Okay this is for you "Mopar Gurus" . Okay recently installed a 1986 LA 318 904 combo into my 55 Fargo truck. This was mated to Mopar 8 1/4 diff 3.23 gears open drive. Said engine has the cast"302" swirl CC heads too, but no roller lifters. All smog, lean burn removed, regular electronic ignition added as well as non lean burn Carter BBD carb. Smog ports on heads plugged too. 1974 318 exhaust manifolds and dual glasspacks, no cat obviously. Okay so said motor netted 145 hp outta factory. While no race engine, it sure feels like a lot more than 145 hp to the wheels. Yes my flathead 6 was sickly but this little combo scoots along quite nicely. Im gonna guess maybe 170 hp out of it?...lol
Well, a stock '68 Dodge 318 made 230 HP, so it's safe to assume it should be at least 195 in my opinion. Should be a sweet combination.
I think the 1968 used gross HP ratings and the 1986 net. I guess we all know that... In 95 I bought a 86 D150 with a 2-bbl LA 318 and TF. It was a good daily driver/work truck, but no speed demon. But, it sure felt like more than 145 hp.
A bump up of about one point in the compression, and probably a little cam advancing would get you where the HP of the 68 was. But it may already be pretty close, as I remember, about 72 or 73 Mopar (and the entire car industry) changed the way the came up with the HP numbers to appease the insurance industry. All motors, industry wide, had a drop in the HP numbers though the cars didn't seem much slower. Gene
Of course its night and day. But I daily drive a 400 hp Hemi in off topic vehicle Its got nice grunt not super revving but nice and torky...gotta watch on gravel as assend breaks out easy even at 50 mph.. I have had it up to 80 mph on highway not difficult with lot more to go. Prefer to keep truck 60 to 65 as per needing suspension work.

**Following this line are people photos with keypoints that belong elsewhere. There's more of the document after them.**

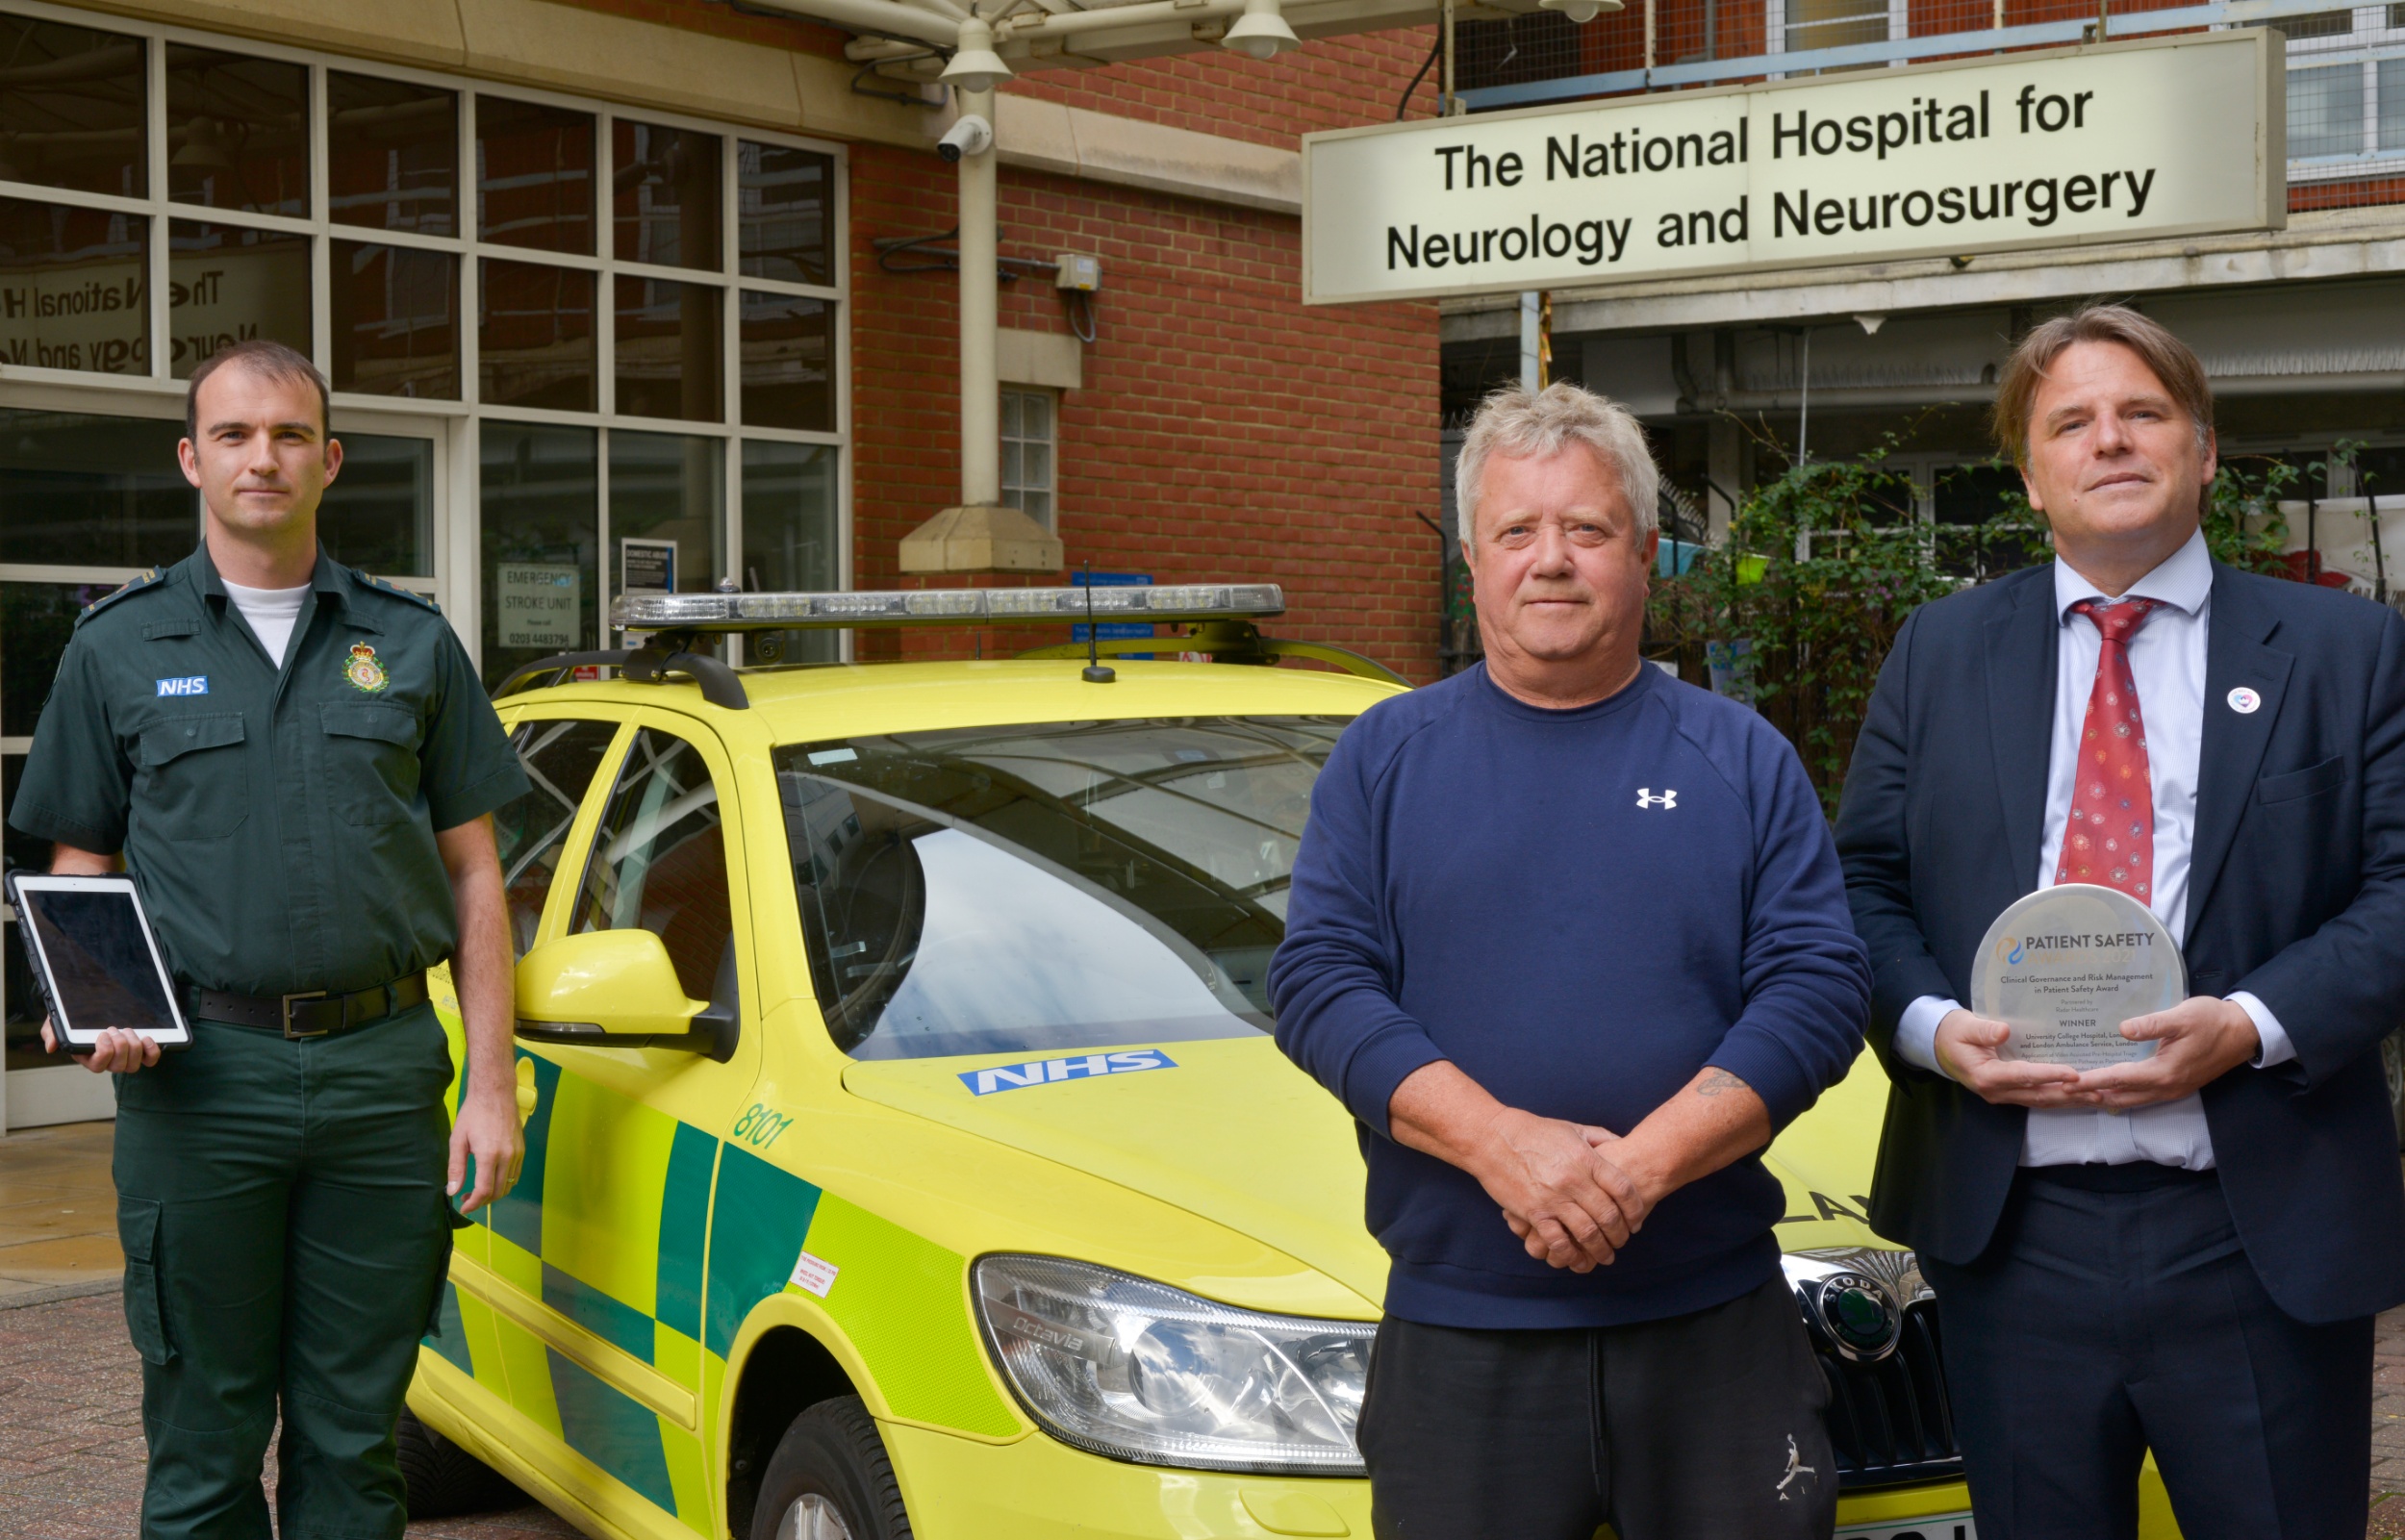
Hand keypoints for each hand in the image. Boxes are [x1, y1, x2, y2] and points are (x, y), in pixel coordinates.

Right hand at [42, 1018, 156, 1074]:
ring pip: (133, 1065)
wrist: (94, 1009)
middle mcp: (107, 1061)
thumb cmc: (74, 1020)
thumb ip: (52, 1033)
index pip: (98, 1066)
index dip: (104, 1053)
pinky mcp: (140, 1052)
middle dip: (121, 1047)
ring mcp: (124, 1058)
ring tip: (128, 1030)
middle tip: (116, 1029)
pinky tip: (146, 1038)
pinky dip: (151, 1051)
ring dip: (134, 1047)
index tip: (102, 1034)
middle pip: (118, 1067)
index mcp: (88, 1057)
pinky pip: (150, 1060)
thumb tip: (51, 1047)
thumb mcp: (58, 1022)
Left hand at [447, 1084, 524, 1214]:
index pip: (484, 1191)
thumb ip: (456, 1167)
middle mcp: (507, 1157)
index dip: (473, 1204)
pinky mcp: (522, 1149)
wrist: (495, 1094)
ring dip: (494, 1193)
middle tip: (467, 1198)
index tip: (463, 1207)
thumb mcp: (458, 1139)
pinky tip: (492, 1177)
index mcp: (489, 1155)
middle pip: (498, 1192)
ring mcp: (518, 1153)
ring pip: (509, 1185)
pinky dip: (504, 1182)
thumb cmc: (474, 1114)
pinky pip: (516, 1174)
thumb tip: (453, 1190)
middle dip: (482, 1201)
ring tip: (478, 1190)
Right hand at [1503, 1128, 1656, 1269]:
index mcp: (1586, 1158)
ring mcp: (1552, 1198)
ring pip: (1587, 1233)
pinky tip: (1577, 1259)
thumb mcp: (1571, 1129)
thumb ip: (1599, 1137)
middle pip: (1608, 1215)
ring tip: (1605, 1257)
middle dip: (1620, 1234)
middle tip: (1622, 1241)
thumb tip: (1621, 1144)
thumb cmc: (1534, 1132)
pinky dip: (1571, 1254)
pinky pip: (1557, 1241)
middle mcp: (1573, 1180)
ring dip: (1600, 1250)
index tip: (1637, 1220)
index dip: (1635, 1208)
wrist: (1492, 1138)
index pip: (1623, 1189)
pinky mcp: (1533, 1212)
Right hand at [1933, 1010, 2083, 1107]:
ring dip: (2069, 1101)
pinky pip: (2037, 1098)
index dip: (2049, 1075)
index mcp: (1985, 1075)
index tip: (2074, 1073)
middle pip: (2038, 1096)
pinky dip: (2059, 1098)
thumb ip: (1983, 1030)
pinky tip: (2078, 1096)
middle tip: (2098, 1092)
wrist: (1939, 1046)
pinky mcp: (2009, 1093)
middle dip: (2069, 1095)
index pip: (2023, 1076)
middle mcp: (1997, 1091)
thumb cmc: (1953, 1033)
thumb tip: (2004, 1030)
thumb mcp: (1964, 1026)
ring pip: (2041, 1101)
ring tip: (2097, 1097)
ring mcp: (2003, 1095)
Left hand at [2072, 996, 2260, 1110]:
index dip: (2092, 1081)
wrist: (2244, 1032)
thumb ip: (2152, 1024)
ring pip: (2133, 1100)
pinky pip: (2144, 1096)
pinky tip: (2112, 1087)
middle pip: (2121, 1096)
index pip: (2118, 1079)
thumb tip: (2123, 1029)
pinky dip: (2124, 1094)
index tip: (2068, 1082)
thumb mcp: (2181, 1017)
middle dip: (2093, 1094)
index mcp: (2164, 1072)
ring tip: (2082, 1092)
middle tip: (2065, 1091)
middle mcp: (2167, 1087)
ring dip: (2107, 1097)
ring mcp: (2173, 1089)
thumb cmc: (2212, 1021)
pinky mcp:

Horsepower does not tell the whole story. A mildly tuned, 318 with 2 barrel stock cam and single exhaust is going to run out of breath before it revs very high and therefore not score high HP which requires high RPM. But in the low and mid range speeds where you do most of your driving the torque curve will be fat and it will have plenty of punch. It would be quite possible to hop up that engine with headers, cam, intake, carburetor etc, double the HP and get an extra 30 MPH top speed and feel slower around town unless you drop it into a lower gear and rev the snot out of it. As it is right now it should run fine on the cheapest regular, get decent mileage, last forever, and be an ideal power plant for a working pickup truck.